Zwaan sees great potential for artificial intelligence in the area of diagnostic safety. Since computers make different mistakes than humans, a collaboration is quite promising, he said. Unfortunately, there is currently still a lack of understanding of how best to incorporate artificial intelligence, but it could bring great advances to her field in the future, she said. In addition to individual decision making, he said, there is still much room for improvement at other levels that would contribute to greater diagnostic certainty. For example, he said, a lot still needs to happen in the areas of communication and organization to provide the optimal framework for individual action [6].
Source: Keynote Lecture “Uncertainty and Error in Medicine: How to Improve Diagnostic Quality and Safety”, Prof. Laura Zwaan, April 21, 2021, SGAIM Spring Congress 2021.
Literature:
- Berner ES, Graber ML: Overconfidence as a cause of diagnostic error in medicine. Am J Med 2008; 121(5 Suppl): S2-23.
- Lawton R, et al: Are more experienced clinicians better able to tolerate uncertainty and manage risks? A vignette study of doctors in three NHS emergency departments in England. BMJ Qual Saf 2019; 28(5): 382-328.
- Meyer AN, et al: Physicians’ diagnostic accuracy, confidence, and resource requests: a vignette study. JAMA Intern Med. 2013; 173(21): 1952-1958.

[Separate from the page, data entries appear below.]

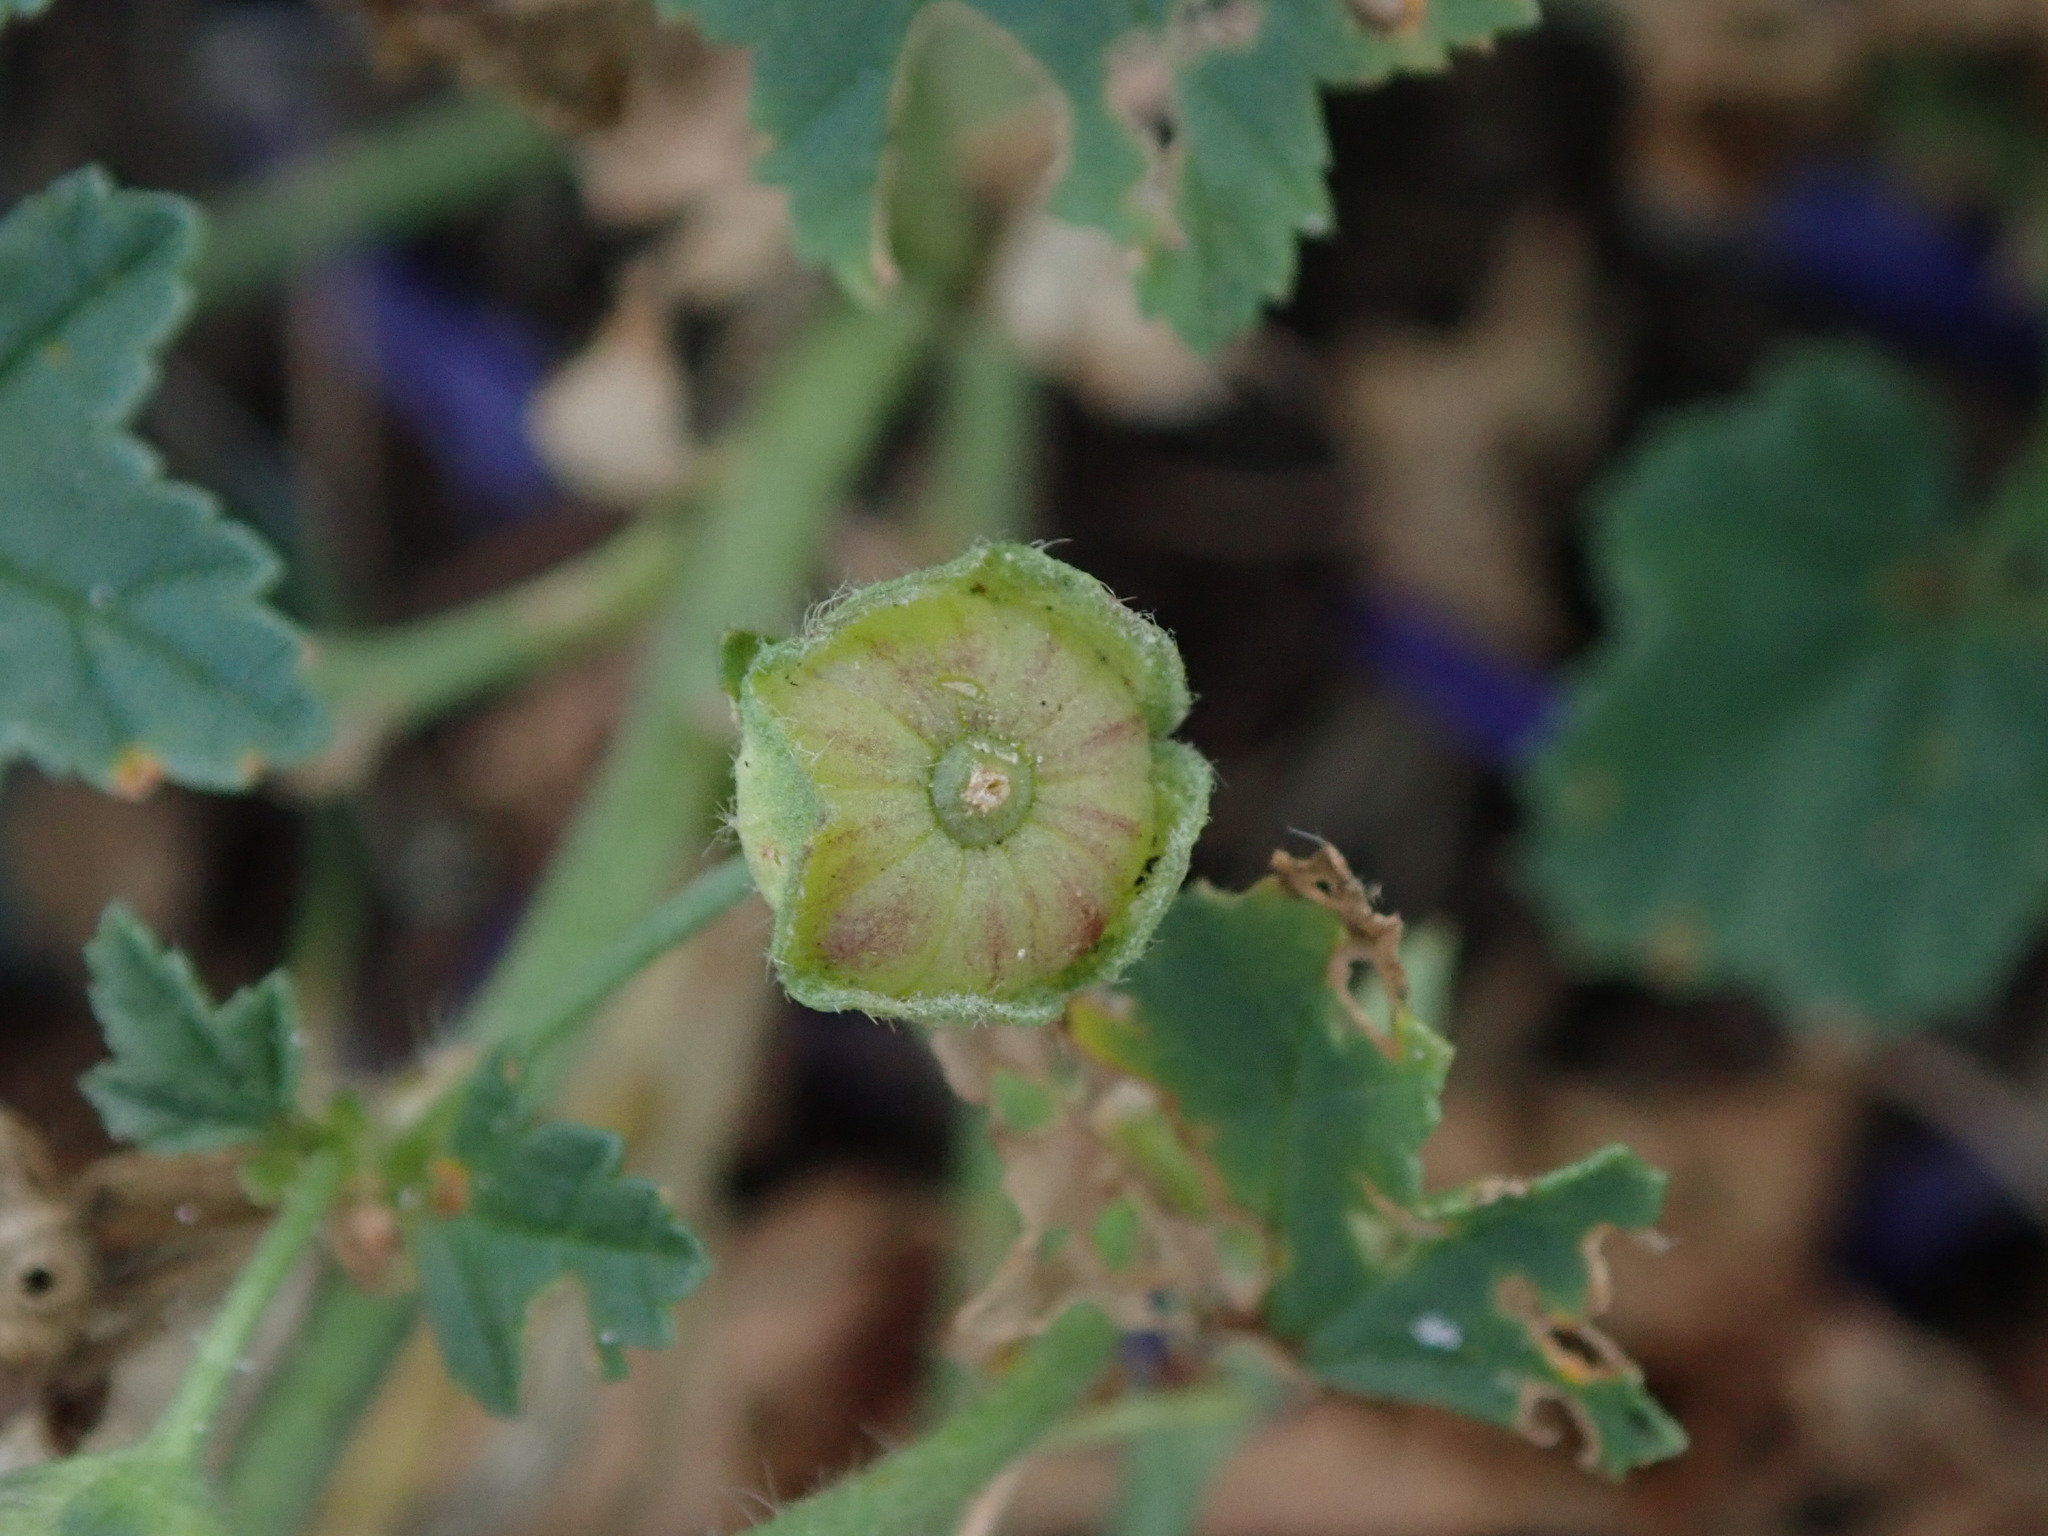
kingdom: Plantae
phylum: Tracheophyta
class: Magnoliopsida
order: Malvales
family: Malvaceae
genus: Malva
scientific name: Malva sylvestris
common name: Common mallow
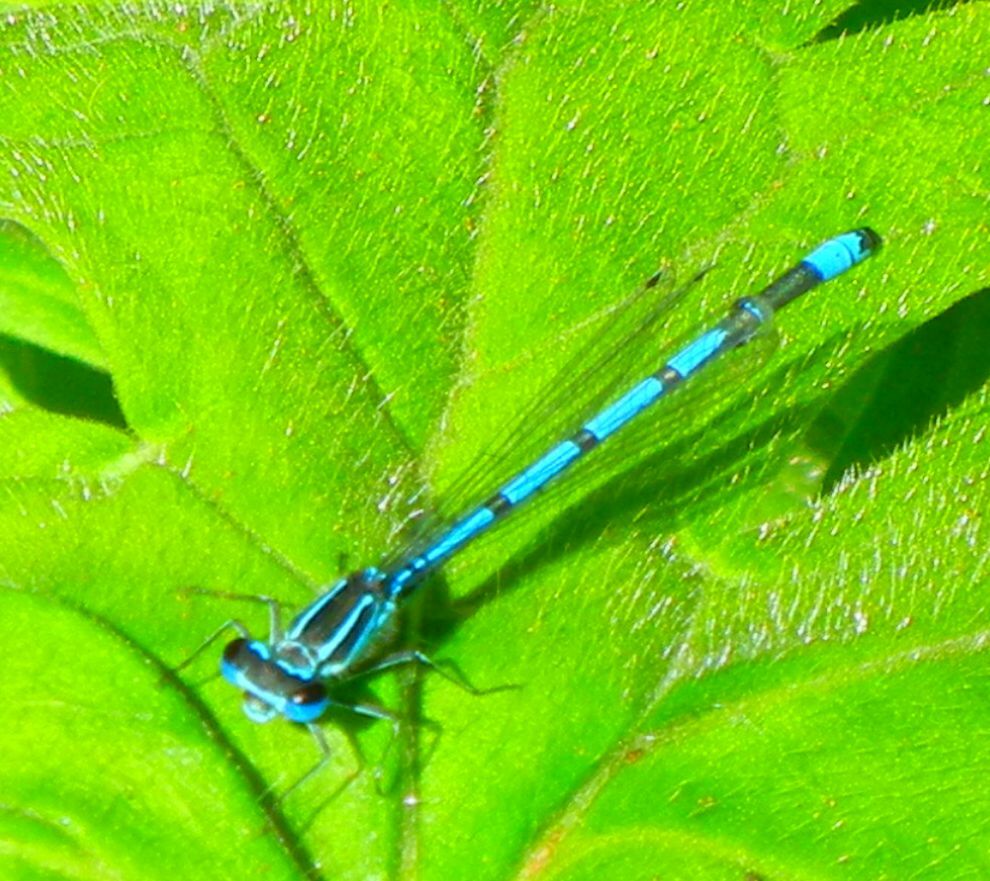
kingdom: Animalia
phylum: Arthropoda
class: Insecta
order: Odonata
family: Coenagrionidae
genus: Coenagrion
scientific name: Coenagrion puella
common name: Azure damselfly
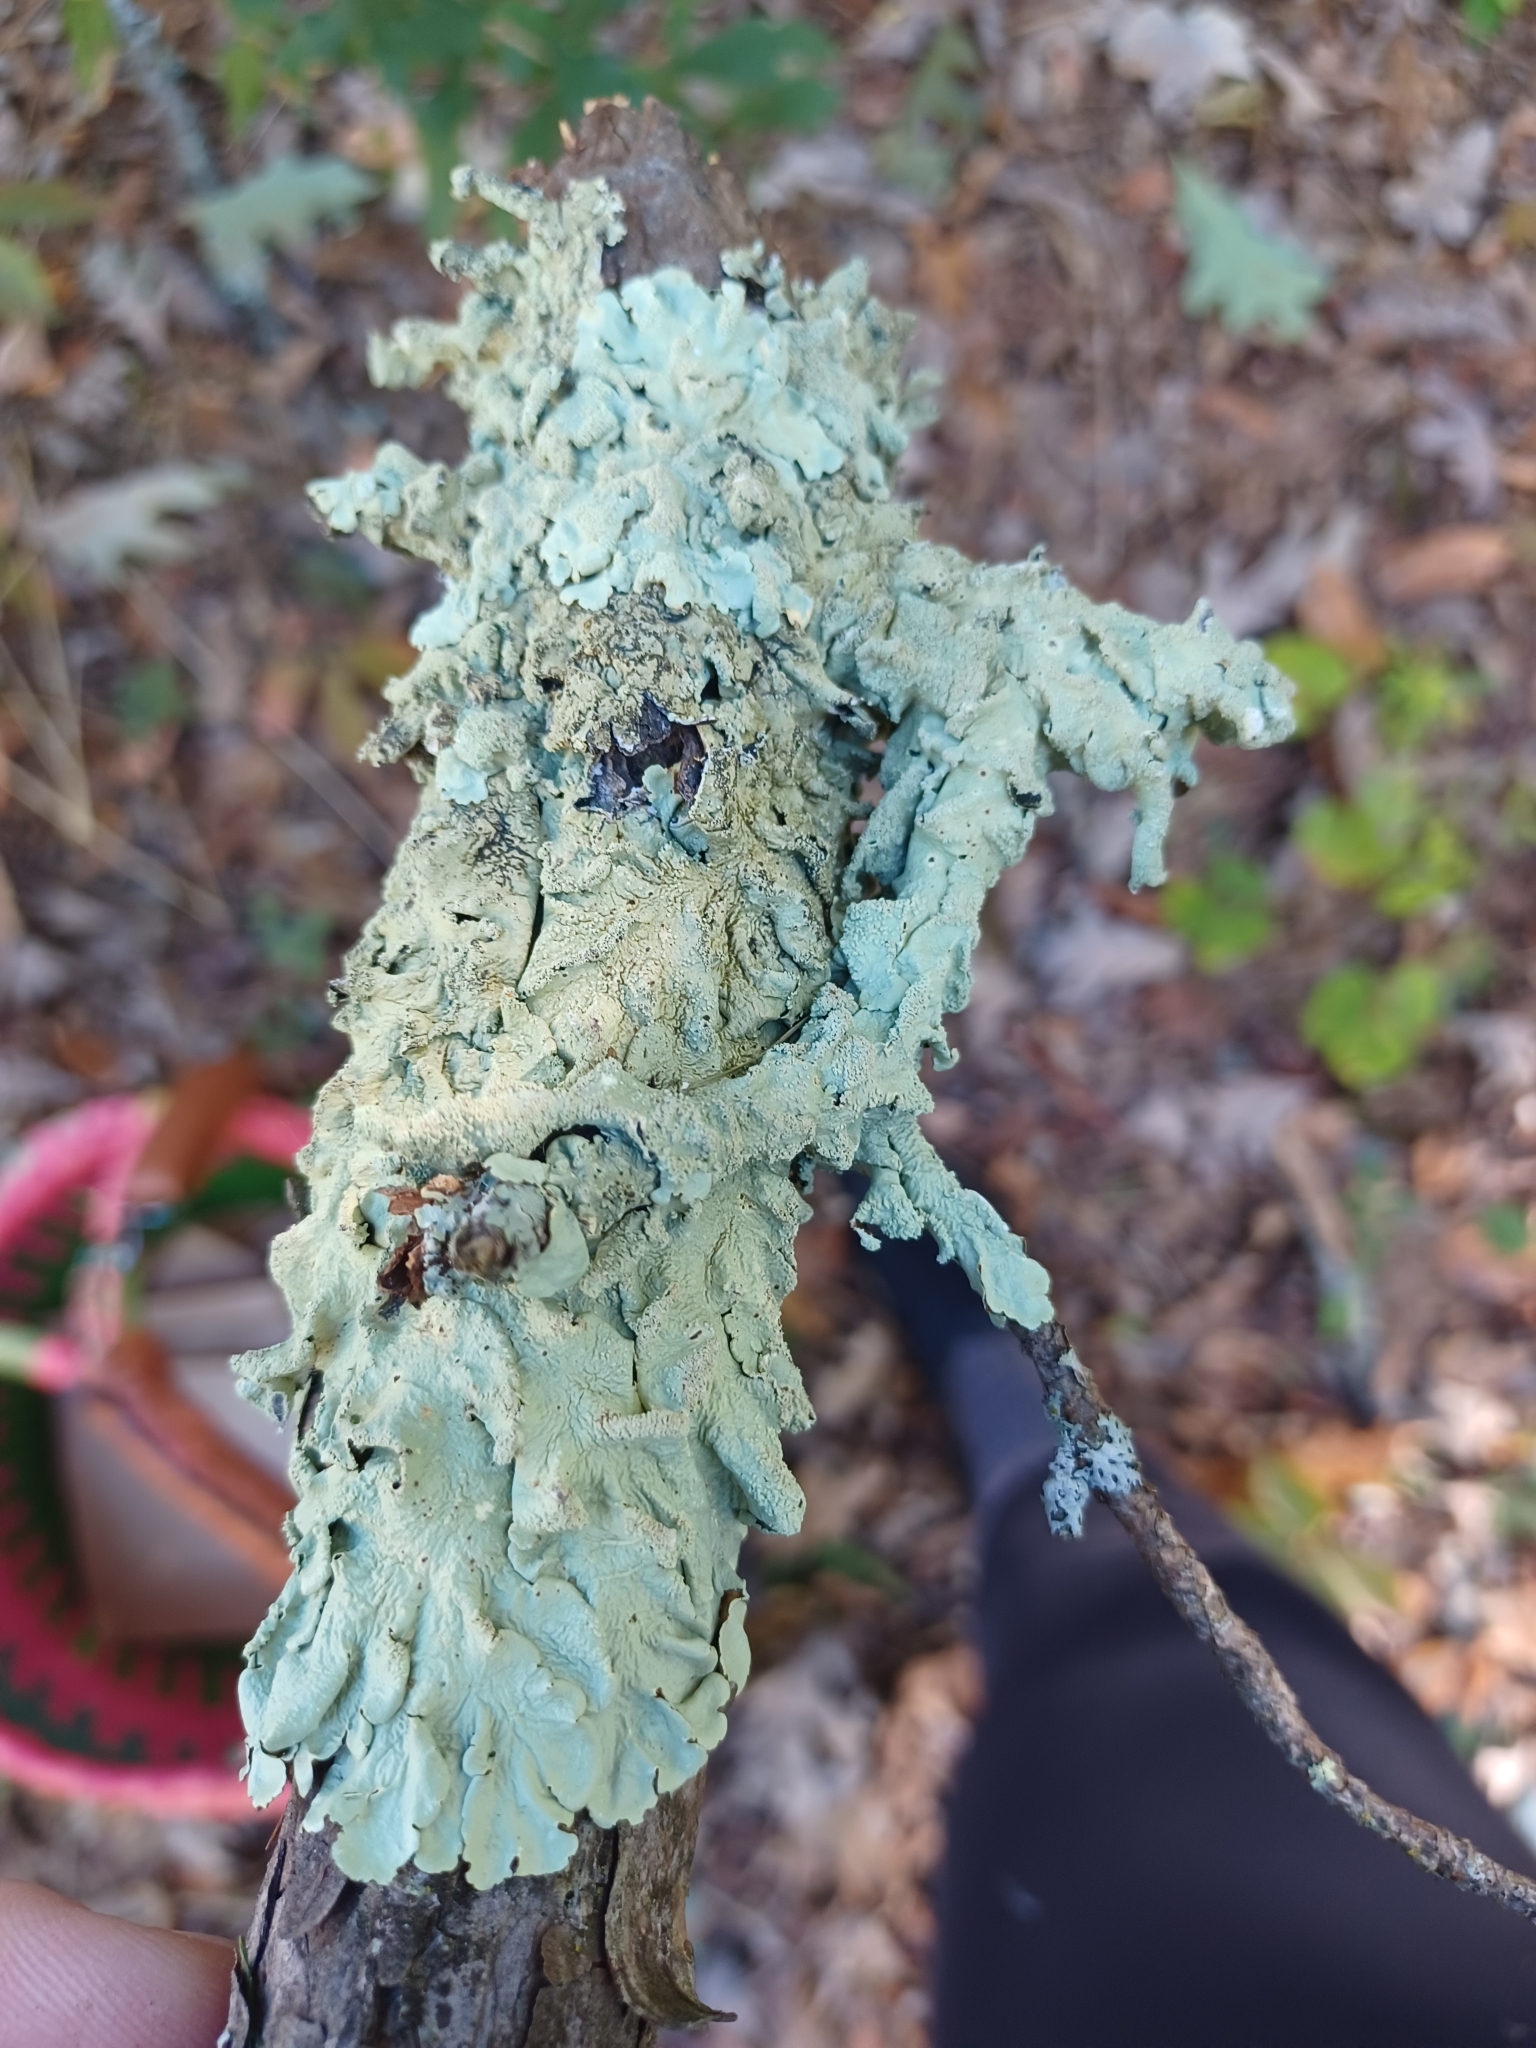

- Mamede S, et al: Immunising physicians against availability bias in diagnostic reasoning: a randomised controlled experiment. BMJ Qual Saf 2020; 29(7): 550-559.
- Gray BM, et al: Association between primary care physician diagnostic knowledge and death, hospitalisation and emergency department visits following an outpatient visit at risk for diagnostic error: a retrospective cohort study using medicare claims. BMJ Open 2021; 11(4): e041817.
- Zwaan L, et al: Advancing Diagnostic Safety Research: Results of a Systematic Research Priority Setting Exercise. J Gen Intern Med 2021. DOI: 10.1007/s11606-020-06428-3. Epub ahead of print.
InFo NEUROLOGY & PSYCHIATRY 2022; 20(1): 38-39.